When different parts have different sets of memories, this is an interesting thing to ponder. It’s made more interesting the more memories become shared between parts. Are we primarily defined by our memories? Is each part just a result of things that happened, or is there something unique and separate from the events of the past… when you get right down to it, if there is a soul, just how many do we have?
(Topics of the soul become even more interesting, because we don’t all follow the same religion, or lack thereof. Exactly how does life after death work in THAT case?)
Are we one person who has alters? Or are we a collective with no central personality the rest broke off from, i.e. – have we always been an “us”?
This is the shit we ponder in the middle of the night.

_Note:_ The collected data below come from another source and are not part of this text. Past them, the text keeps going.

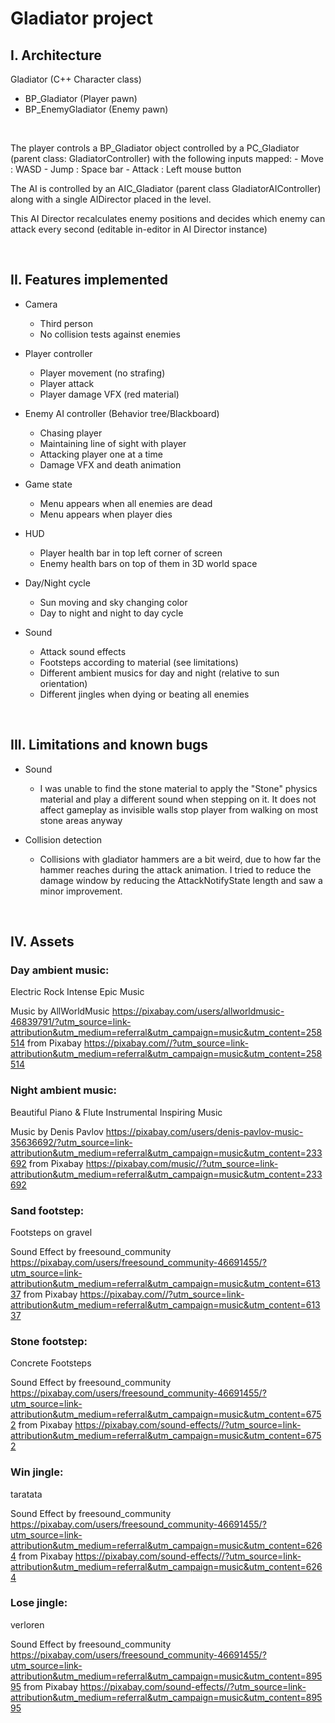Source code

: # Gladiator project

## I. Architecture

Gladiator (C++ Character class)   
* BP_Gladiator (Player pawn)
* BP_EnemyGladiator (Enemy pawn)

<br>

The player controls a BP_Gladiator object controlled by
a PC_Gladiator (parent class: GladiatorController)
with the following inputs mapped:
	- Move 	 : WASD
	- Jump 	 : Space bar
	- Attack : Left mouse button
	
The AI is controlled by an AIC_Gladiator (parent class GladiatorAIController)
along with a single AIDirector placed in the level.

This AI Director recalculates enemy positions and decides which enemy can attack
every second (editable in-editor in AI Director instance)

<br>

## II. Features implemented

- Camera
	- Third person
	- No collision tests against enemies

- Player controller
	-  Player movement (no strafing)
	- Player attack
	- Player damage VFX (red material)
	
- Enemy AI controller (Behavior tree/Blackboard)
	- Chasing player
	- Maintaining line of sight with player
	- Attacking player one at a time
	- Damage VFX and death animation
	
- Game state
	- Menu appears when all enemies are dead
	- Menu appears when player dies
	
- HUD
	- Player health bar in top left corner of screen
	- Enemy health bars on top of them in 3D world space
	
- Day/Night cycle
	- Sun moving and sky changing color
	- Day to night and night to day cycle
	
- Sound
	- Attack sound effects
	- Footsteps according to material (see limitations)
	- Different ambient musics for day and night (relative to sun orientation)
	- Different jingles when dying or beating all enemies 
	
<br>
 
## III. Limitations and known bugs

- Sound
	- I was unable to find the stone material to apply the "Stone" physics material
	and play a different sound when stepping on it. It does not affect gameplay as invisible walls
	stop player from walking on most stone areas anyway

- Collision detection
	- Collisions with gladiator hammers are a bit weird, due to how far the hammer reaches
	during the attack animation. I tried to reduce the damage window by reducing the 
	AttackNotifyState length and saw a minor improvement.


<br>

## IV. Assets

### Day ambient music:
Electric Rock Intense Epic Music

Music by  AllWorldMusic
https://pixabay.com/users/allworldmusic-46839791/?utm_source=link-attribution&utm_medium=referral&utm_campaign=music&utm_content=258514
from Pixabay
https://pixabay.com//?utm_source=link-attribution&utm_medium=referral&utm_campaign=music&utm_content=258514



### Night ambient music:
Beautiful Piano & Flute Instrumental Inspiring Music

Music by Denis Pavlov
https://pixabay.com/users/denis-pavlov-music-35636692/?utm_source=link-attribution&utm_medium=referral&utm_campaign=music&utm_content=233692
from Pixabay
https://pixabay.com/music//?utm_source=link-attribution&utm_medium=referral&utm_campaign=music&utm_content=233692



### Sand footstep:
Footsteps on gravel

Sound Effect by freesound_community
https://pixabay.com/users/freesound_community-46691455/?utm_source=link-attribution&utm_medium=referral&utm_campaign=music&utm_content=61337
from Pixabay 
https://pixabay.com//?utm_source=link-attribution&utm_medium=referral&utm_campaign=music&utm_content=61337



### Stone footstep:
Concrete Footsteps

Sound Effect by freesound_community
https://pixabay.com/users/freesound_community-46691455/?utm_source=link-attribution&utm_medium=referral&utm_campaign=music&utm_content=6752
from Pixabay
https://pixabay.com/sound-effects//?utm_source=link-attribution&utm_medium=referral&utm_campaign=music&utm_content=6752



### Win jingle:
taratata

Sound Effect by freesound_community
https://pixabay.com/users/freesound_community-46691455/?utm_source=link-attribution&utm_medium=referral&utm_campaign=music&utm_content=6264
from Pixabay
https://pixabay.com/sound-effects//?utm_source=link-attribution&utm_medium=referral&utm_campaign=music&utm_content=6264



### Lose jingle:
verloren

Sound Effect by freesound_community
https://pixabay.com/users/freesound_community-46691455/?utm_source=link-attribution&utm_medium=referral&utm_campaign=music&utm_content=89595
 from Pixabay
https://pixabay.com/sound-effects//?utm_source=link-attribution&utm_medium=referral&utm_campaign=music&utm_content=89595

Janet and I (Saoirse) are kind of flowing in and out of each other again – that’s a hard thing to find the right words for. One of these days it wouldn’t be a surprise to see us fuse, but for now we’re still different, even if we’re co-conscious a lot of the time. Sort of one glass, two separate liquids? Then there are parts that aren’t in the same glass. Heck, some parts are in bowls and plates, and aren’t even liquids.

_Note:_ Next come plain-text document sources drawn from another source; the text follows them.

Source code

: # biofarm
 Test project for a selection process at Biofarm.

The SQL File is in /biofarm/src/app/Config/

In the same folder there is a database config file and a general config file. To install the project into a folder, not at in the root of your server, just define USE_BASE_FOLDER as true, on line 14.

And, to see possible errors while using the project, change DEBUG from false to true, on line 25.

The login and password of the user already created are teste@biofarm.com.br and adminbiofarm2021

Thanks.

And we switched. It’s Sharon now.
Oxygen is doing OK, think we’ll stay out of the emergency room. I’m really nervous about Wednesday’s trip down to Seattle. It isn’t so much the test itself, as getting in and out from the test. And, I’m nervous that the test won’t show anything. Yesterday we were in the mid 90s a lot. Today we’re back to low 90s to upper 80s. If we settle down in the mid 80s, yes, I’ll go to the ER. But that’s not the point. Why was oxygen yesterday so much better than today (5-6% higher)? I. Have. No. Idea. If I knew why, than heck, I could do it more often. Now I’m afraid I’ll have a “good” day on Wednesday, they’ll pat me on the back and say “you’re fine”, and they won’t see me on a day when I hit 88% just sitting doing nothing.
Talked to lincare last week, finally… and learned that they sent the results back to my doctor like 2 weeks ago. Have I heard from the doctor? No. I’ll try contacting them again this week, I think maybe they were out on vacation… I hope, I’d hate to think they’re just ignoring the results.
Anyway, its time for bed. G’night all.